Filière porc français : se différencier pour continuer d’exister
La visite d’une exploitation porcine dans les alentours de Rennes le 23 novembre dernier a permis de faire le point sur une filière d’élevage qui vit une période très compliquée.
L’élevage de porc français traverse un moment qu’il aimerait vite oublier. «Près de 30 % des éleveurs de la région Bretagne se disent prêts à déposer le bilan», commente avec dépit Stéphane Hercouet, éleveur-engraisseur de cent truies dans le Gaec d’Armor, à Plestan. Le fort débouché vers la Russie, bloqué avec l’embargo, expliquerait, selon lui, en grande partie cette bulle «évaluée à environ
100 000 porcs» qu’il faudrait exporter au plus vite pour faire remonter les prix. «Aujourd’hui, dans ma structure, mon prix de revient est de 1,30 €/kg, alors que je le vends à 1,15 €/kg. Il ne faut pas que ça dure», s’inquiète-t-il. Les prix n’ont cessé de baisser depuis le mois de septembre passant d’1,40 €/kg à 1,12 €/kg. La solution de sortie de crise est à envisager, d’après cet éleveur, «au niveau géopolitique global», considérant les mesures décidées par le gouvernement comme des «mesurettes qui ne font que déplacer le problème sans le solutionner».

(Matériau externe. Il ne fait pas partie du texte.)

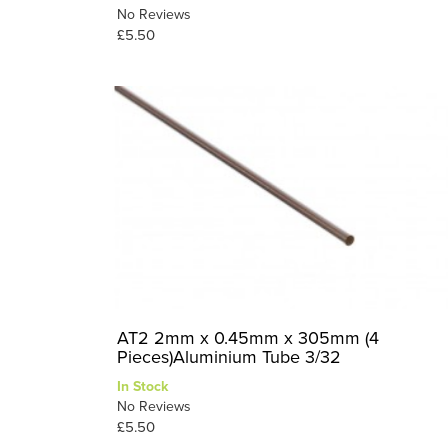
No Reviews
£5.50
AT2 2mm x 0.45mm x 305mm (4
Pieces)Aluminium Tube 3/32
In Stock
No Reviews
£5.50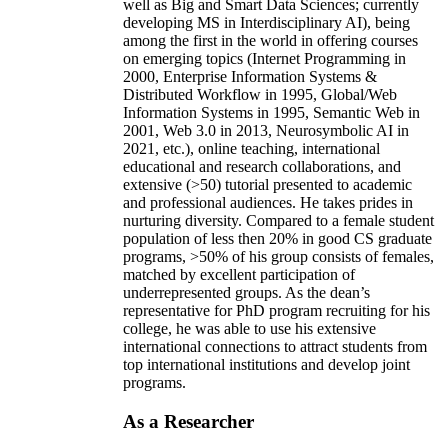
well as Big and Smart Data Sciences; currently
developing MS in Interdisciplinary AI), being
among the first in the world in offering courses
on emerging topics (Internet Programming in
2000, Enterprise Information Systems &
Distributed Workflow in 1995, Global/Web
Information Systems in 1995, Semantic Web in
2001, Web 3.0 in 2013, Neurosymbolic AI in
2021, etc.), online teaching, international
educational and research collaborations, and
extensive (>50) tutorial presented to academic
and professional audiences. He takes prides in
nurturing diversity. Compared to a female student
population of less then 20% in good CS graduate
programs, >50% of his group consists of females,
matched by excellent participation of
underrepresented groups. As the dean’s
representative for PhD program recruiting for his
college, he was able to use his extensive
international connections to attract students from
top international institutions and develop joint
programs.
As a Researcher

A cela s’ajoute la concurrence sans pitié des voisins européens, et en particulier de l’Allemagne et de l’Espagne. «Ce dernier a, en dix ans, augmenté sa production, équivalente à la totalité de la production bretonne, qui, elle, n’a fait que stagner. L’Espagne vient d’annoncer plus 10 % pour cette année encore», souligne avec énergie Alex Joannis, directeur général de Fleury-Michon Charcuterie. Un marché intérieur plus consommateur, un réseau de distribution plus large et une perception des éleveurs plus orientée vers l’industrie et plus à l’écoute des demandes des abattoirs pourraient expliquer, selon lui, cette progression sans précédent de la production hispanique.
Quelle solution pour la filière porcine française ?
La mise en place, depuis plus d’un mois, de la filière non OGM, ni antibiotique, prônée par les groupes Fleury-Michon et Avril, incarnerait une voie de valorisation particulière pour la filière hexagonale. «L’élevage français a une chance de garder sa place en se différenciant par rapport à des démarches de qualité», souligne Eric Philippe, directeur général adjoint du groupe Avril. Selon ces acteurs, la France aurait un rôle important à jouer au niveau mondial en prenant des parts de marché indexés sur l’augmentation de la population.
L’optimisme semble de mise. «Nous espérons atteindre rapidement 20 % de nos ventes à partir de ces produits», s’avance Régis Lebrun, directeur général de Fleury-Michon. Pour Roland Lefeuvre, éleveur naisseur-engraisseur faisant partie de la démarche, parmi les vingt-trois déjà impliqués, le compte est bon. «L’effort pour répondre à ce nouveau cahier des charges est de l’ordre d’1,5 centime d’euros de plus par kilo, pour un retour sur investissement avoisinant les 6 euros de plus par cochon».
A travers cette nouvelle filière, l’objectif affiché serait aussi, dans un avenir proche, de promouvoir la protéine made in France. «Pour l’heure, nous importons du soja non OGM en provenance des Etats-Unis, mais l’idée serait d’incorporer du soja français», estime Patrick Lerüe, directeur marketing charcuterie chez Fleury-Michon. Vingt-trois coopératives sont d’ores et déjà engagées dans la démarche, qui espère prospérer et en compter vingt-huit au mois de mai prochain.